#### WHAT YOU SHOULD DO
Your answer must hold only the lines below from the line containing "pinky dip: (569, 299)" through the line containing "index dip: (413, 823)", each reproduced exactly.

#### TASK DATA
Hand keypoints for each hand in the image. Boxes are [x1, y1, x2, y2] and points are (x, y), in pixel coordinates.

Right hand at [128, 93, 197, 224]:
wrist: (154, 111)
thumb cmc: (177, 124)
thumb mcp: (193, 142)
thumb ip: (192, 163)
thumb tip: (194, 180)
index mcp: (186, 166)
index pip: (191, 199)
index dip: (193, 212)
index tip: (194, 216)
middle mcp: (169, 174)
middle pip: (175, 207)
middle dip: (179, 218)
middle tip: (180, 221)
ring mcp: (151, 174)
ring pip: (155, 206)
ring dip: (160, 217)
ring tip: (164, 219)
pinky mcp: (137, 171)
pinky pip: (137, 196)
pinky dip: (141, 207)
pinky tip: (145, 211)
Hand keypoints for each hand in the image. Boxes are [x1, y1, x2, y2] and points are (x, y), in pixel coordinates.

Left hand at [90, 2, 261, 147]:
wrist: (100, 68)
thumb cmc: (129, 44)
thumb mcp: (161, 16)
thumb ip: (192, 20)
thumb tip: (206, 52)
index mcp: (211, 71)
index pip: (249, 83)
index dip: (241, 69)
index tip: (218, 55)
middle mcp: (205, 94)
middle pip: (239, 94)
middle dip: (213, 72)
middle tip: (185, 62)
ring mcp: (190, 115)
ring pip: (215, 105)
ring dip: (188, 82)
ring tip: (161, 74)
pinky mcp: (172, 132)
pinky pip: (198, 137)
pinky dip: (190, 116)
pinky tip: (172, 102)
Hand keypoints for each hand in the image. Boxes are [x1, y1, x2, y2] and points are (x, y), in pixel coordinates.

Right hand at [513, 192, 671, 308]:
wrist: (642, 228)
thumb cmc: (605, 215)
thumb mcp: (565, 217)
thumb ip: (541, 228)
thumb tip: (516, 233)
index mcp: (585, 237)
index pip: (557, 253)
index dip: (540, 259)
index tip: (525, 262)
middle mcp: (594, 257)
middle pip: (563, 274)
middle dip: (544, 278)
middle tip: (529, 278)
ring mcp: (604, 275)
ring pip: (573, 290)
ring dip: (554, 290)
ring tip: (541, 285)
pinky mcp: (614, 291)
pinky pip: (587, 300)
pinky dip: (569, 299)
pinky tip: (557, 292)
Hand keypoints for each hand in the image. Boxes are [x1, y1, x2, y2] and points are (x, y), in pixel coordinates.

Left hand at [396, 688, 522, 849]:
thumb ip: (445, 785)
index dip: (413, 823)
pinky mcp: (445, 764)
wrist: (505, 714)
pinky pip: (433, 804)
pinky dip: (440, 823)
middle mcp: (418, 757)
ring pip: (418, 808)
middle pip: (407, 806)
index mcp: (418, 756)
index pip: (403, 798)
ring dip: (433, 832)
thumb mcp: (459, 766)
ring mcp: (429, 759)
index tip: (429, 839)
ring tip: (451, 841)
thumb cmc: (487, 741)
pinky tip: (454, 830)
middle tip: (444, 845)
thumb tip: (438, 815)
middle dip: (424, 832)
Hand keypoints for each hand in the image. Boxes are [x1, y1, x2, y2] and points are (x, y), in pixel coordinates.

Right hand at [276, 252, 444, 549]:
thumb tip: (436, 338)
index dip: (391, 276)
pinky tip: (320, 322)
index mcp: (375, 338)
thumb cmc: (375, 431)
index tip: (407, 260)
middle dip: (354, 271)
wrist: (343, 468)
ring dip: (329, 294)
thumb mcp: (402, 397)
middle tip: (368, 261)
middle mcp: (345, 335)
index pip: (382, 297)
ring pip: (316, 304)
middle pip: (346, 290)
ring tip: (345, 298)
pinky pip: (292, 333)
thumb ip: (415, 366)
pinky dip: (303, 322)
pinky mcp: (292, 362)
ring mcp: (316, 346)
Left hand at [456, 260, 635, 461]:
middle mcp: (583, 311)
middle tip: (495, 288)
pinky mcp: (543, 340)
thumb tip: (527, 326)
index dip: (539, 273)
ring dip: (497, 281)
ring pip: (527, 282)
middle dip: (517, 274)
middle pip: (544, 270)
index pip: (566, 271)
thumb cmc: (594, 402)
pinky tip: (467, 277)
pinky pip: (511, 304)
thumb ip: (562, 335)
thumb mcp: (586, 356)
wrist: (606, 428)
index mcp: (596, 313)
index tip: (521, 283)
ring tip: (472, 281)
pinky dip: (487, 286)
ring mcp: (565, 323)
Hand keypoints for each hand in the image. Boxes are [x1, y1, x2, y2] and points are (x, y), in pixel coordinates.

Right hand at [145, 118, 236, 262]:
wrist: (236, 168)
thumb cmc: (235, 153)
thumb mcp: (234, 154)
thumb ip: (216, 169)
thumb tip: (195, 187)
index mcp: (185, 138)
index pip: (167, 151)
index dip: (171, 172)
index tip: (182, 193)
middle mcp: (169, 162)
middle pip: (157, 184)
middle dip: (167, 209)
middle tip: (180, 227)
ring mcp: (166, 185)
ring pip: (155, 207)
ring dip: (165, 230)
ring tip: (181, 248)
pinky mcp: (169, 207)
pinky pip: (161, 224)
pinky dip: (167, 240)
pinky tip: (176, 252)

--

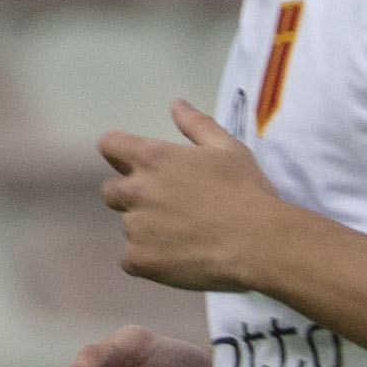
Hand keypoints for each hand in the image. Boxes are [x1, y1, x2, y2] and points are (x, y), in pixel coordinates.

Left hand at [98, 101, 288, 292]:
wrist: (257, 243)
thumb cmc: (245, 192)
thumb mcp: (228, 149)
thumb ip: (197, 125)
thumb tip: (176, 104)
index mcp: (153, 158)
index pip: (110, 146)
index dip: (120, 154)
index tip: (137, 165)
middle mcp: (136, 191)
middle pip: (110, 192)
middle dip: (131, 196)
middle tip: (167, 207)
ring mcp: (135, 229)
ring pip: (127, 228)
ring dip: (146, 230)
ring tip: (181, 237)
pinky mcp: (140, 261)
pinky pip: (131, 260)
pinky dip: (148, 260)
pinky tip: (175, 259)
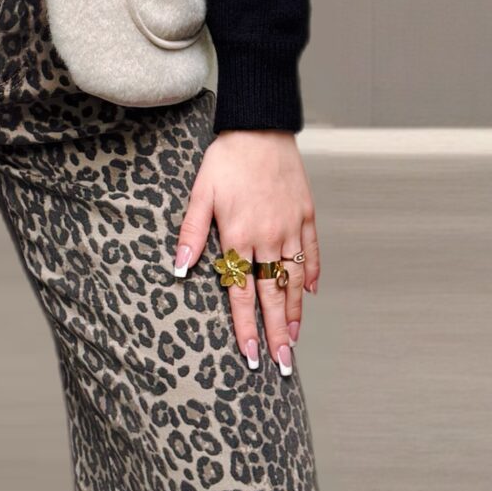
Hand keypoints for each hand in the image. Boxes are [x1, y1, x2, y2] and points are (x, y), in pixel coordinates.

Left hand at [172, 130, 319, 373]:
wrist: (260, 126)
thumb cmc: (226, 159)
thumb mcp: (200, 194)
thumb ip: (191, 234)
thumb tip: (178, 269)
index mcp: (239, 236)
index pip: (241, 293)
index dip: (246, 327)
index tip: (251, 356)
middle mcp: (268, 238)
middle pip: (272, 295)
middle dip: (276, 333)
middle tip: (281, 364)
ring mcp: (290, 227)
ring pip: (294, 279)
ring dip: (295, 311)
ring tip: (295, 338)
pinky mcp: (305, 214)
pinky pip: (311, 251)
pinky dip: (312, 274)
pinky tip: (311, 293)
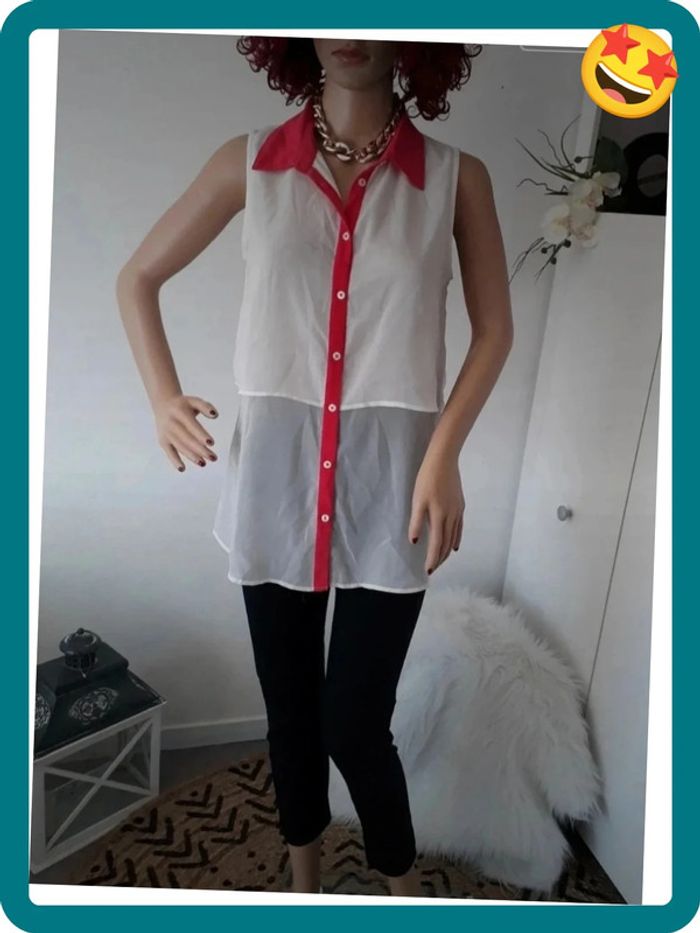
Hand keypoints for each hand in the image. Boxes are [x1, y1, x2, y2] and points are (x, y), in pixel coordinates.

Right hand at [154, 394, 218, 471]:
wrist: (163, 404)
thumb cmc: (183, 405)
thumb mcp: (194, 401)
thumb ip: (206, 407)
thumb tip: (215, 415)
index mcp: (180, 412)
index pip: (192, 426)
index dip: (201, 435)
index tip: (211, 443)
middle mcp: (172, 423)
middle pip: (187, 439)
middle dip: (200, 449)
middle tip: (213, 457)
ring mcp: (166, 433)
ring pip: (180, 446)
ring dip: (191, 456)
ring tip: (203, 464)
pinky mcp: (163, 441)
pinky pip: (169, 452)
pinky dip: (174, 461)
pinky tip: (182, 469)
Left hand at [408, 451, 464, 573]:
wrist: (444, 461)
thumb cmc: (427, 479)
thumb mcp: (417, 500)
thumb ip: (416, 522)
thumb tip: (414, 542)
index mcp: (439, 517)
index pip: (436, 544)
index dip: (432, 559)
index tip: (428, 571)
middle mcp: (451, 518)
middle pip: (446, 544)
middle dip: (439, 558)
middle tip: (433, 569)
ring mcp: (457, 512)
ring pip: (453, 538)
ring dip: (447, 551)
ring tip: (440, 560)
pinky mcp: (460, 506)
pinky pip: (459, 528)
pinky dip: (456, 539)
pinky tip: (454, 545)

#### OUTPUT OF THE EXERCISE
pinky dip: (569, 299)
pinky tip: (557, 292)
Hand keypoints for each hand in the image. Boxes are [x1, y1, x2, y2] and points are (x, y), in pixel coordinates.

Left hand at [396, 688, 522, 849]:
thumb ip: (445, 785)
index dip: (413, 823)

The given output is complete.